Each line of the entries that mentions the string "Route" needs to be reported.

- Material for this task -
____

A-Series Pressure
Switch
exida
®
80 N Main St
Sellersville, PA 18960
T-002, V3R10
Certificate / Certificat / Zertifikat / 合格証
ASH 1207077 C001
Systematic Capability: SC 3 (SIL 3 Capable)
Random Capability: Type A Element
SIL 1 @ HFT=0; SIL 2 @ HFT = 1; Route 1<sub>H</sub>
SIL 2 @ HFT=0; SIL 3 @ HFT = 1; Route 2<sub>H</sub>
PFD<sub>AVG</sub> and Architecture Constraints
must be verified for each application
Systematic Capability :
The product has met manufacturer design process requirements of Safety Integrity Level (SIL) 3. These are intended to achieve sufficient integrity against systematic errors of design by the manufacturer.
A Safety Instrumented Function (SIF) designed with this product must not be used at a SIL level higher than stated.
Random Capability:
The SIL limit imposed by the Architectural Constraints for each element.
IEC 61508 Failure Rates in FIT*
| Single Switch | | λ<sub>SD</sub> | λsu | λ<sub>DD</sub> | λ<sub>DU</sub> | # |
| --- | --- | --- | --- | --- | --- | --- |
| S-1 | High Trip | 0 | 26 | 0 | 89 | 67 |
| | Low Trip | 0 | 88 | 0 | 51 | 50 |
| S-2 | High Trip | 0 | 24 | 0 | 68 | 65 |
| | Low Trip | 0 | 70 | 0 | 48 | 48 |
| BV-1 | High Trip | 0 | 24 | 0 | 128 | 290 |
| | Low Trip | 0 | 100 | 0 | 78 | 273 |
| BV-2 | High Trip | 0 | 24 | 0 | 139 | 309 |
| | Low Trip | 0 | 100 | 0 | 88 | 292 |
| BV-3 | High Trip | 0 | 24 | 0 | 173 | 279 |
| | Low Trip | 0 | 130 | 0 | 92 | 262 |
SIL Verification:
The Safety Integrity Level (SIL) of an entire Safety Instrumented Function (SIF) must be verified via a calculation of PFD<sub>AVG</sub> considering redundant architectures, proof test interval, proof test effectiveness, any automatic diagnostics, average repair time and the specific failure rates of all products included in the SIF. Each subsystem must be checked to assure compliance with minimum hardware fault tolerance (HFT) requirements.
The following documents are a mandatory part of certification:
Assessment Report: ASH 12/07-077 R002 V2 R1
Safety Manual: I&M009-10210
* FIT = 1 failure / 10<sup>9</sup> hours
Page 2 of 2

____

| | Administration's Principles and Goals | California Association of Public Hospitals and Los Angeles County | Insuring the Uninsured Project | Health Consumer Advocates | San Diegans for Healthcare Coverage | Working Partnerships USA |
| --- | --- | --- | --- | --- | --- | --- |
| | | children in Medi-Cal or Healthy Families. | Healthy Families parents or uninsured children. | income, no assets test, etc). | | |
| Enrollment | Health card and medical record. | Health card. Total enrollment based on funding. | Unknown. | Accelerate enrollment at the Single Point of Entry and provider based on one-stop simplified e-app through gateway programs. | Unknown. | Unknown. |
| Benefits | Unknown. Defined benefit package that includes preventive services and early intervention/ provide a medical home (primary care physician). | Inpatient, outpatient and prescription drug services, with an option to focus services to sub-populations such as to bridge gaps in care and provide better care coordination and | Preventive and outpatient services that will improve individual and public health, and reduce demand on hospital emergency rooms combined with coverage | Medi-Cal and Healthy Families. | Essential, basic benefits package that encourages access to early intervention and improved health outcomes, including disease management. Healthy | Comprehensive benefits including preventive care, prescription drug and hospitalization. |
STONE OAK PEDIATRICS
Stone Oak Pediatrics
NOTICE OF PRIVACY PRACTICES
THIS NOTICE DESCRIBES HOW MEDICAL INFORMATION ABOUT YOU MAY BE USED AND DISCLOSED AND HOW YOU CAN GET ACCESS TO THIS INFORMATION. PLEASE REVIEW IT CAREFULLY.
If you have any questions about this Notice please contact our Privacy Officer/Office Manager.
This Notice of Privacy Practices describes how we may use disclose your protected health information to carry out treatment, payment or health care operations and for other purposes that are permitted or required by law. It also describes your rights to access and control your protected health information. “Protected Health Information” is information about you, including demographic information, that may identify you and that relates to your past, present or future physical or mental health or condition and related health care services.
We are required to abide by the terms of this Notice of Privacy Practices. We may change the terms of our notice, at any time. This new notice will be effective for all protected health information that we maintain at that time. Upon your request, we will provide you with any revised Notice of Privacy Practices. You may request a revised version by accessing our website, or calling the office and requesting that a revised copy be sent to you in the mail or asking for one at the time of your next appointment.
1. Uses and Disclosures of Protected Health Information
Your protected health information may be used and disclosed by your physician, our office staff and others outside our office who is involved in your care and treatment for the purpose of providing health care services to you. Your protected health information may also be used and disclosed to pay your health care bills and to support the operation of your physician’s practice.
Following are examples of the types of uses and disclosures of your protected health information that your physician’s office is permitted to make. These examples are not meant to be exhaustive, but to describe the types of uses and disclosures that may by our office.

____

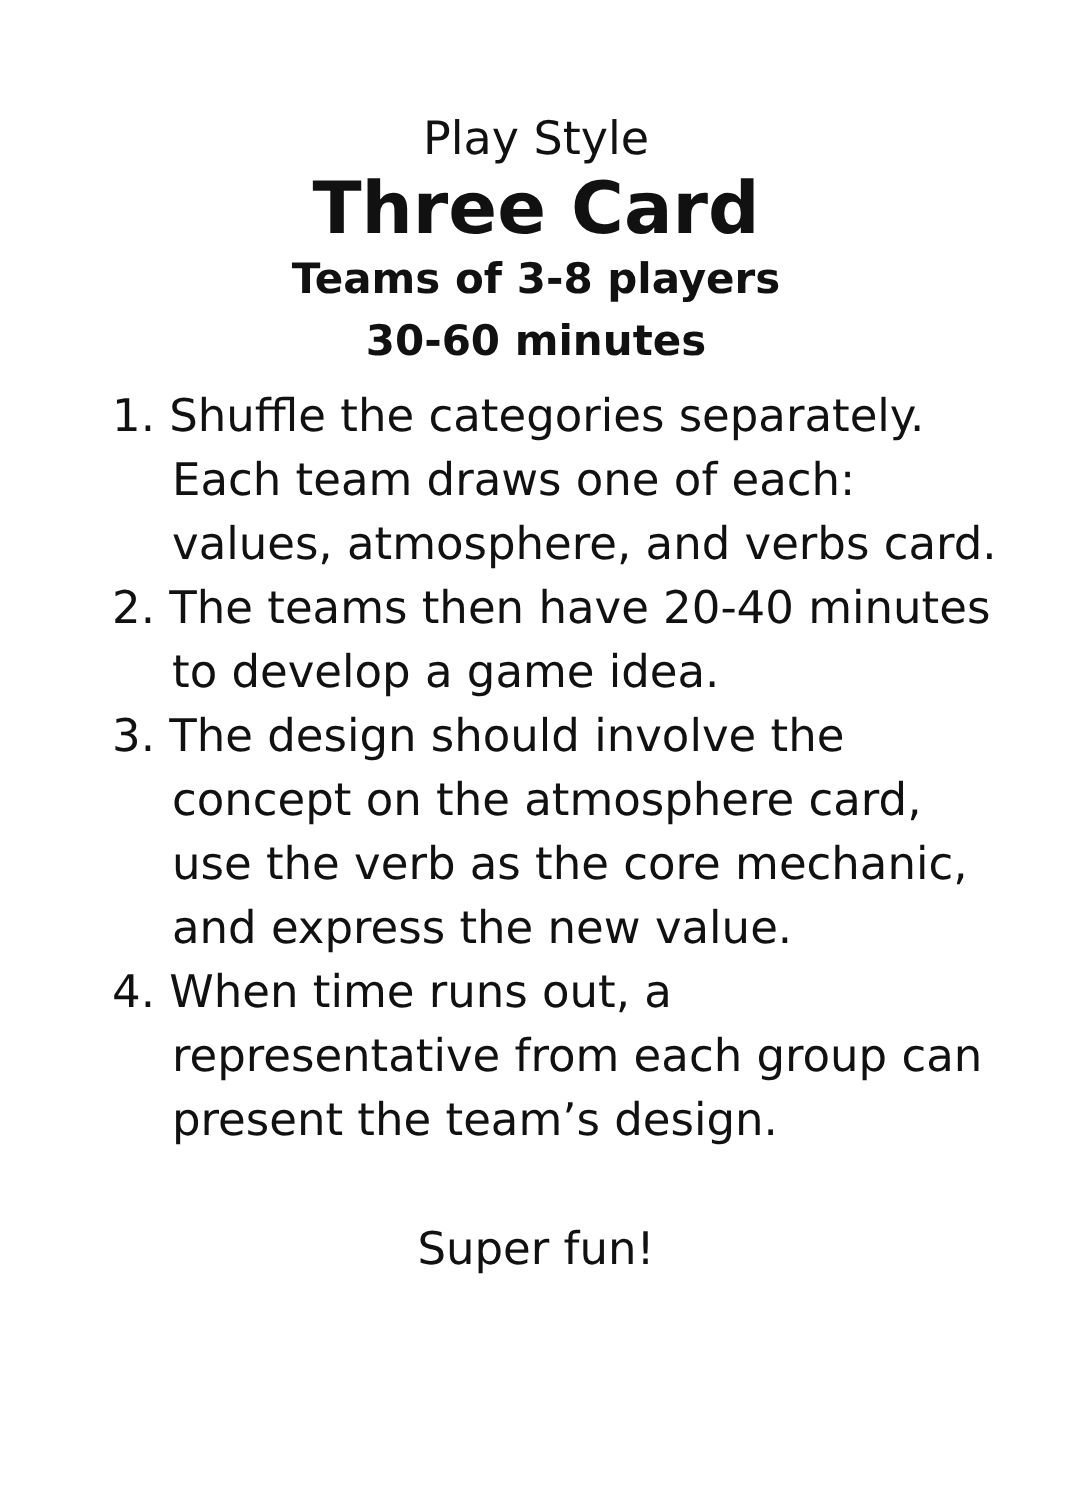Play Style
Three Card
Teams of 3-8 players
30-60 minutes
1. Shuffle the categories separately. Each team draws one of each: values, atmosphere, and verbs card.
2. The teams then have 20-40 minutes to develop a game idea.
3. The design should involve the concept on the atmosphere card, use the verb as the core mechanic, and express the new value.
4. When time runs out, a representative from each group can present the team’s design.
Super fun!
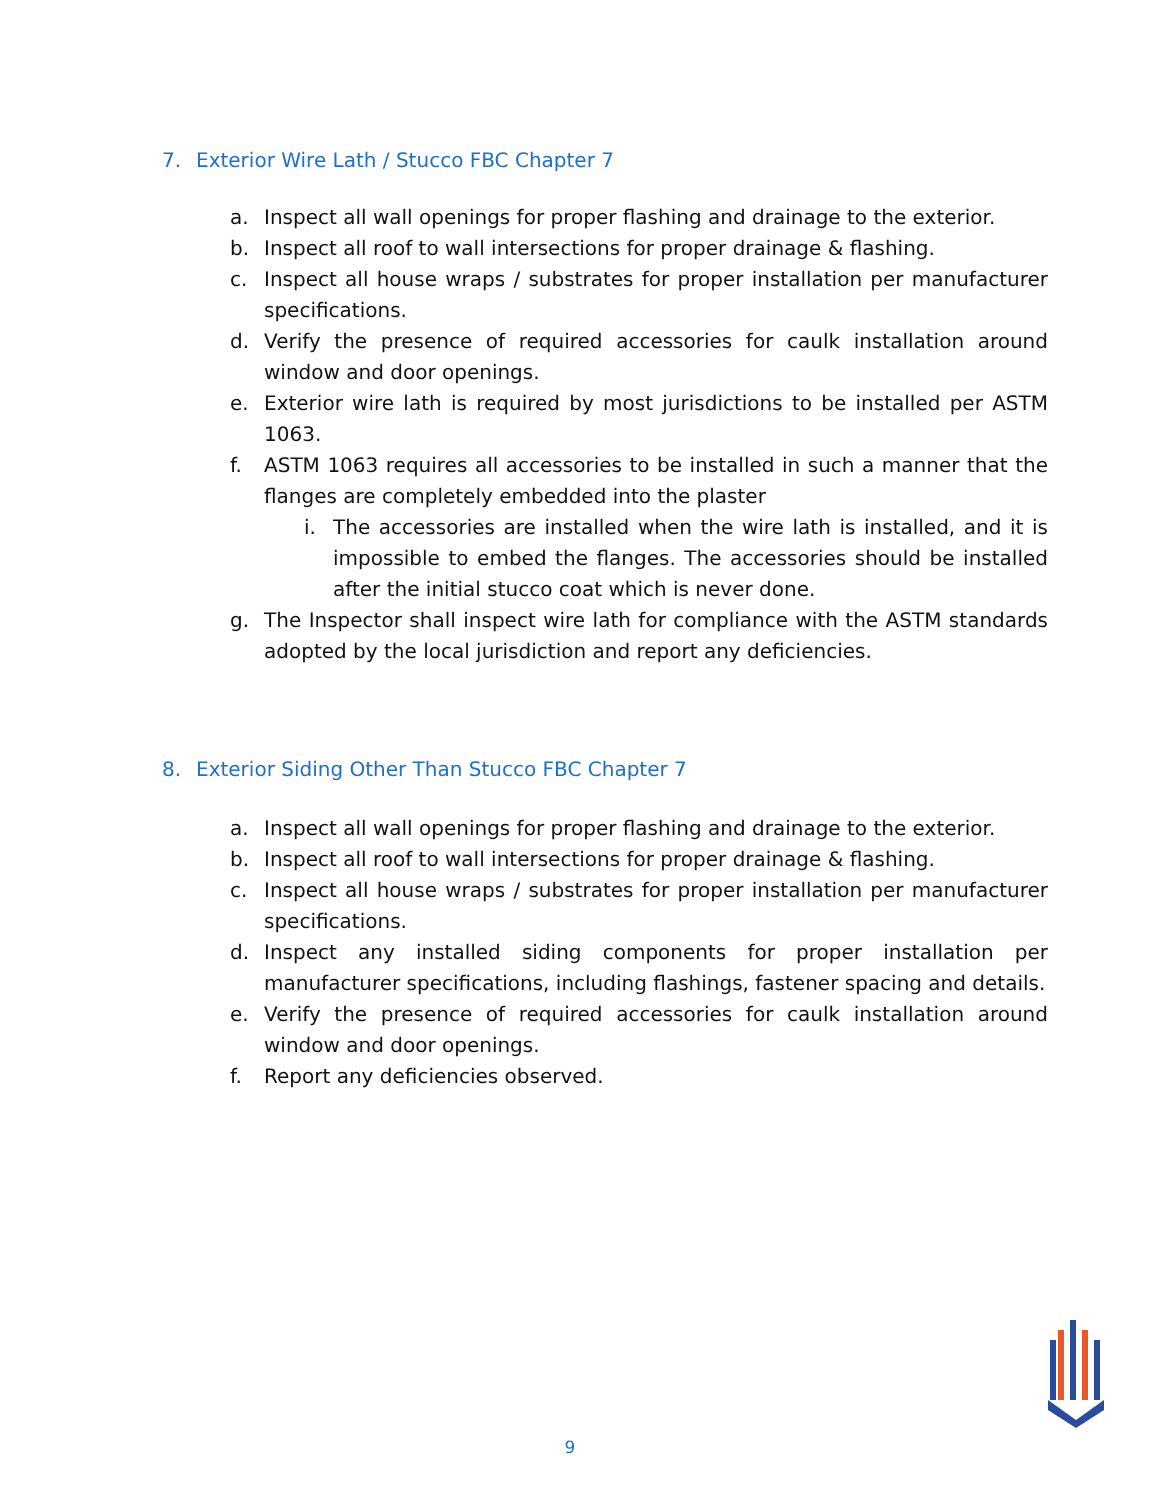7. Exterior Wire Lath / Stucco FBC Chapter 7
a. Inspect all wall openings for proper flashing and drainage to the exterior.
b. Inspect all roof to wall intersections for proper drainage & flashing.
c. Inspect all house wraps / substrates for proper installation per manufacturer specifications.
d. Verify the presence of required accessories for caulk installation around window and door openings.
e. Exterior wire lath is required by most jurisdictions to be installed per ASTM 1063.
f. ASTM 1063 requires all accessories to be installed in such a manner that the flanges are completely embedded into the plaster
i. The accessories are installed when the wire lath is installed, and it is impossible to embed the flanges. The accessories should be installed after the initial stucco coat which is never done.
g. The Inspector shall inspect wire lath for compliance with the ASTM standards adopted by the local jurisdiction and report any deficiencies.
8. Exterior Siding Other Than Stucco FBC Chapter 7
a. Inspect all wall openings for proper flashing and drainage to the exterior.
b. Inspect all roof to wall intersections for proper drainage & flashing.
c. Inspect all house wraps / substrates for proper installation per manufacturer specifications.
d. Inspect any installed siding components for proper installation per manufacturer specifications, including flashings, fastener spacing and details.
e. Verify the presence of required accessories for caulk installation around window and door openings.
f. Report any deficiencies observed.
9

____

- Task response -
SIL 1 @ HFT=0; SIL 2 @ HFT = 1; Route 1<sub>H</sub>
SIL 2 @ HFT=0; SIL 3 @ HFT = 1; Route 2<sub>H</sub>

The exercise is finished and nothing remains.